During his exile in 1942, Rasulzade was contacted by the leadership of Nazi Germany, who, when forming national legions from representatives of the peoples of the Soviet Union, relied on well-known and authoritative representatives, such as Rasulzade and other leaders of the 1918 Caucasian republics. Hitler tried to recruit Rasulzade as a leader of a German-occupied Caucasus. Rasulzade was convinced of the close connection between Musavatism and Nazism. He noted that the social program of the Musavat party was of a national socialist nature. During a meeting with the German leadership in May 1942, Rasulzade attempted to form a strategic alliance with Nazi Germany in order to restore Azerbaijan's independence. Rasulzade demanded that Nazi Germany announce its absolute commitment to the restoration of the Transcaucasian states, however, due to the evasive nature of the Reich in the conversation, he left Berlin.

Finally, after World War II, he went back to Ankara, Turkey in 1947, where he participated in the politics of the marginal Pan Turkic movement. Due to sensitivity of his presence in either Turkey or Iran, and being often exiled, Rasulzade "cherished bad memories of both Iran and Turkey". In his appeal to Azerbaijani people in 1953 through Voice of America, he stressed his hope that one day it will become independent again. He died in 1955, a broken man according to Thomas Goltz, and was buried in Cebeci Asri cemetery in Ankara.

Legacy and honors

Azerbaijani currency: 1000 Manat (1993) featuring Mammed Amin Rasulzade until 2001

Rasulzade was commemorated by many memorials throughout Azerbaijan, such as Baku State University, which was named after his honor. Rasulzade was depicted on the obverse of the Azerbaijani 1000 manat banknote of 1993–2006.

The Mehmet Emin Resulzade Anatolian High School was named after him and is a public high school at Ankara, Turkey.

Major works

Rasulzade's works include:

  • The critic of the party of Etedaliyun (Persian: تنقید فرقه اعتدالیون، و یا، اجتماعیون - اعتدالیون, romanizedTanqid-e firqa-ye-Etedālīyūn va ya, Ejtemāīyūn-e etedālīyūn). Teheran, 1910 (in Persian);
  • The happiness of the mankind (Persian: سعادت بشر, romanizedSaadet-e basher). Ardebil, 1911 (in Persian);
  • Two views on the form of government (together with Ahmet Salikov). Baku, 1917 (in Azerbaijani);
  • Democracy.

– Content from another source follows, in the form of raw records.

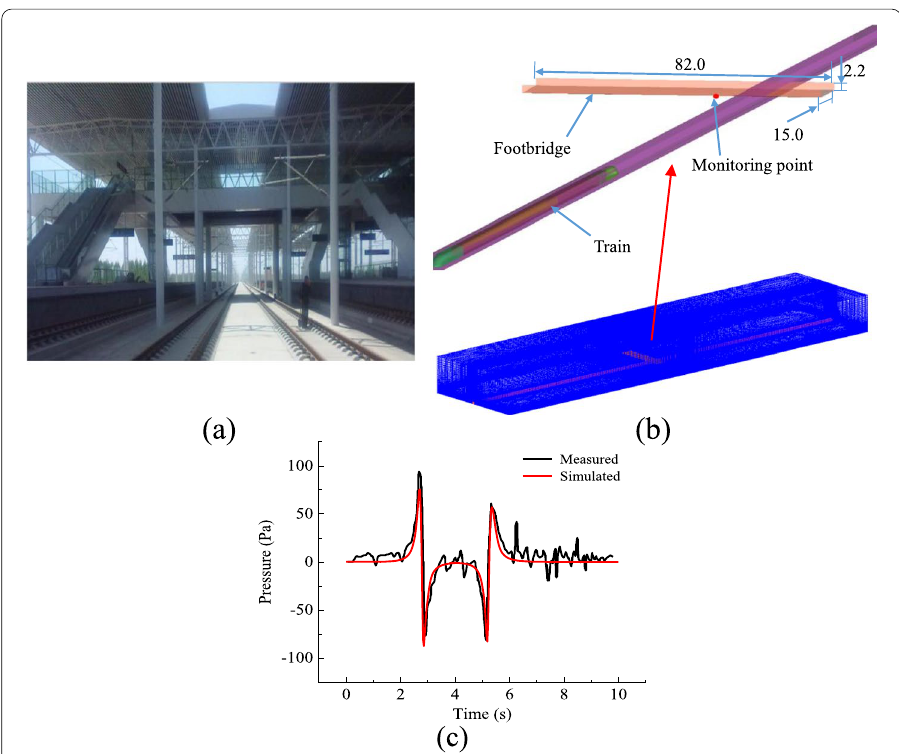
Fig. 2 Model verification of an overpass bridge: a photograph of overpass bridge (Yang et al. 2015); b model of high-speed train crossing under overpass bridge (unit: m); c comparison of simulated and measured wind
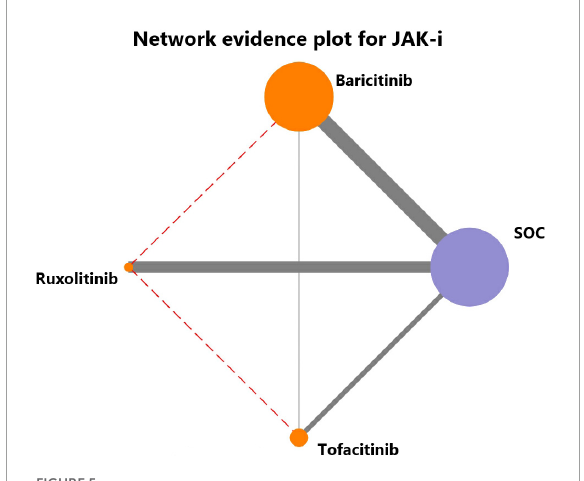
FIGURE5 Network evidence for JAK inhibitors to treat COVID-19. The thickness of connecting lines represented the number of trials between each comparator, and the size of each node corresponded to the number of participants who received the same intervention (sample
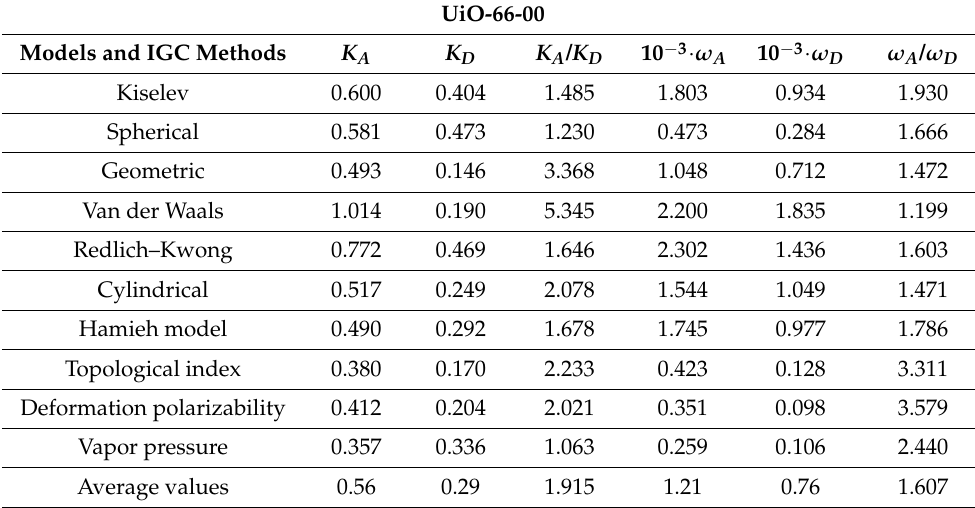
Table 6. Values of the enthalpic acid–base constants K A and K D (unitless) and the entropic acid– base constants ω A and ω D (unitless) of UiO-66-00 and their acid–base ratios for the different used molecular models and IGC methods.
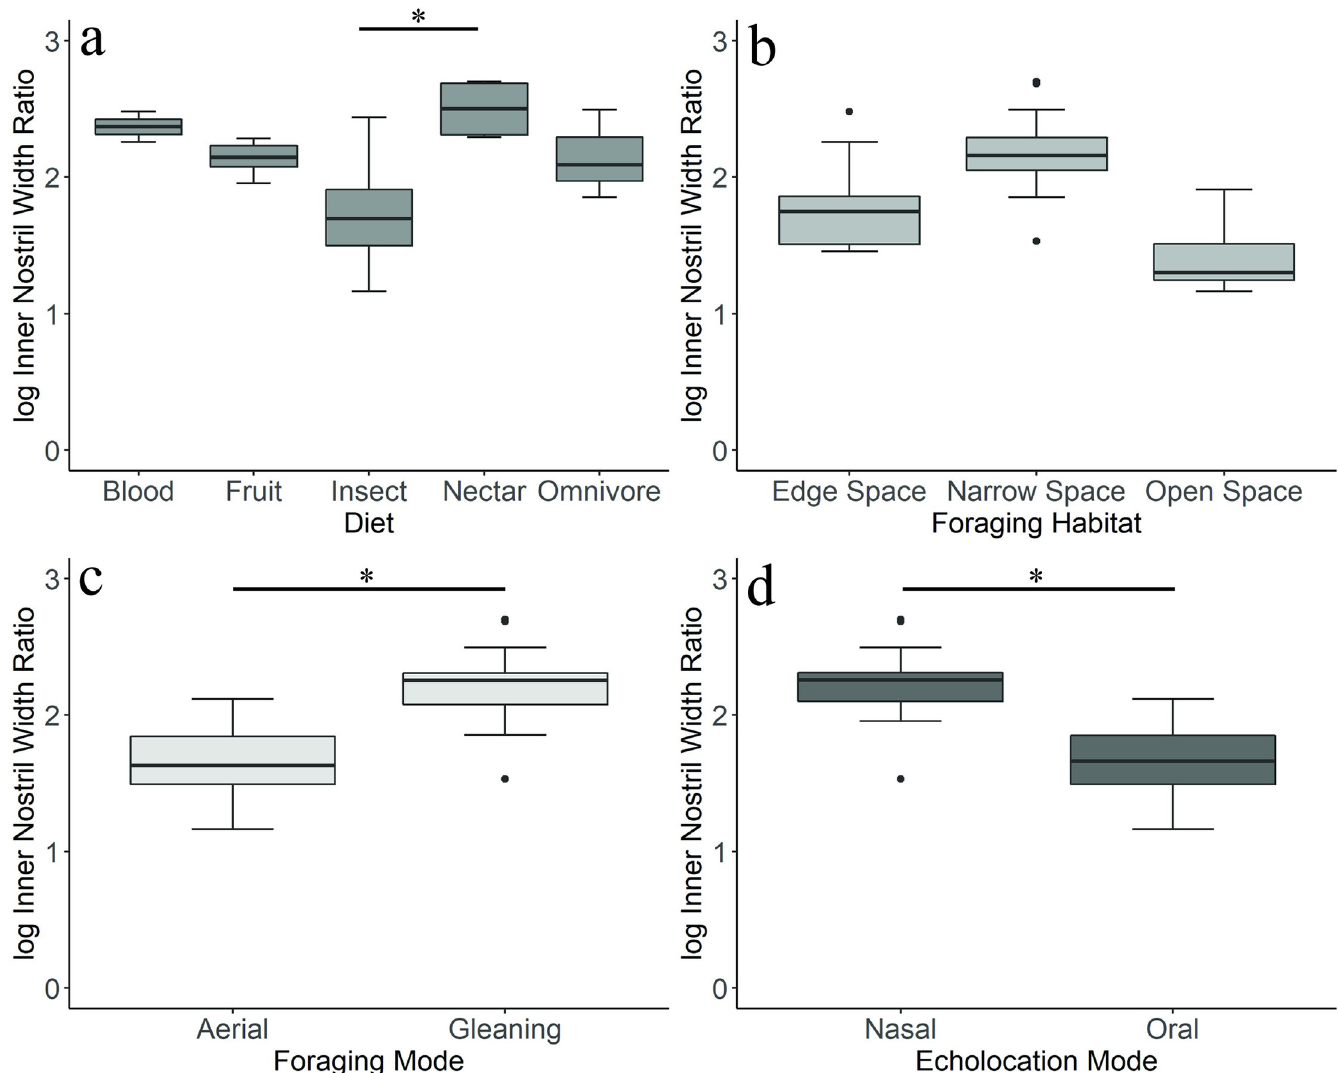
Fig 7. Boxplots representing variation in inner nostril width ratio (INWR). Data from the full dataset for four of the measured ecological variables: diet ( a ), foraging habitat ( b ), foraging mode ( c ), and echolocation mode ( d ). Asterisks indicate statistical significance in a phylogenetic ANOVA.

Baku, 1917 (in Azerbaijani);
  • Which government is good for us? Baku, 1917 (in Azerbaijani);
  • Role of Musavat in the formation of Azerbaijan. Baku, 1920 (in Azerbaijani);
  • Azerbaijan Republic: characteristics, formation and contemporary state. Istanbul, 1923 (in Ottoman Turkish);
  • Siyavush of our century. Istanbul, 1923 and second edition in 1925 (in Ottoman Turkish);
  • Ideal of liberty and youth. Istanbul, 1925 (in Ottoman Turkish);
  • Political Situation in Russia. Istanbul, 1925 (in Ottoman Turkish);
  • The collapse of revolutionary socialism and the future of democracy. Istanbul, 1928 (in Ottoman Turkish);
  • Nationality and Bolshevism. Istanbul, 1928 (in Ottoman Turkish);
  • Panturanism in regard with the Caucasian problem. Paris, 1930 (in Russian; reprinted with an English introduction in 1985 in Oxford);
  • Azerbaijan's struggle for independence. Paris, 1930 (in French);
  • Shefibeycilik. Istanbul, 1934 (in Turkish);
  • Contemporary Azerbaijani literature. Berlin, 1936 (in Turkish);
  • Contemporary Azerbaijani literature. Berlin, 1936 (in Russian);
  • The problem of Azerbaijan. Berlin, 1938 (in German);
  • Azerbaijan's struggle for independence. Warsaw, 1938 (in Polish)
  • Azerbaijan's cultural traditions. Ankara, 1949 (in Turkish);
  • Contemporary Azerbaijani literature. Ankara, 1950 (in Turkish);
  • Contemporary Azerbaijani history. Ankara, 1951 (in Turkish);
  • Great Azerbaijani poet Nizami. Ankara, 1951 (in Turkish);
  • National Awareness. Ankara. 1978 (in Turkish);
  • Siyavush of our century. Ankara, 1989 (in Turkish);
  • Iranian Turks. Istanbul, 1993 (in Turkish);
  • Caucasian Turks. Istanbul, 1993 (in Turkish).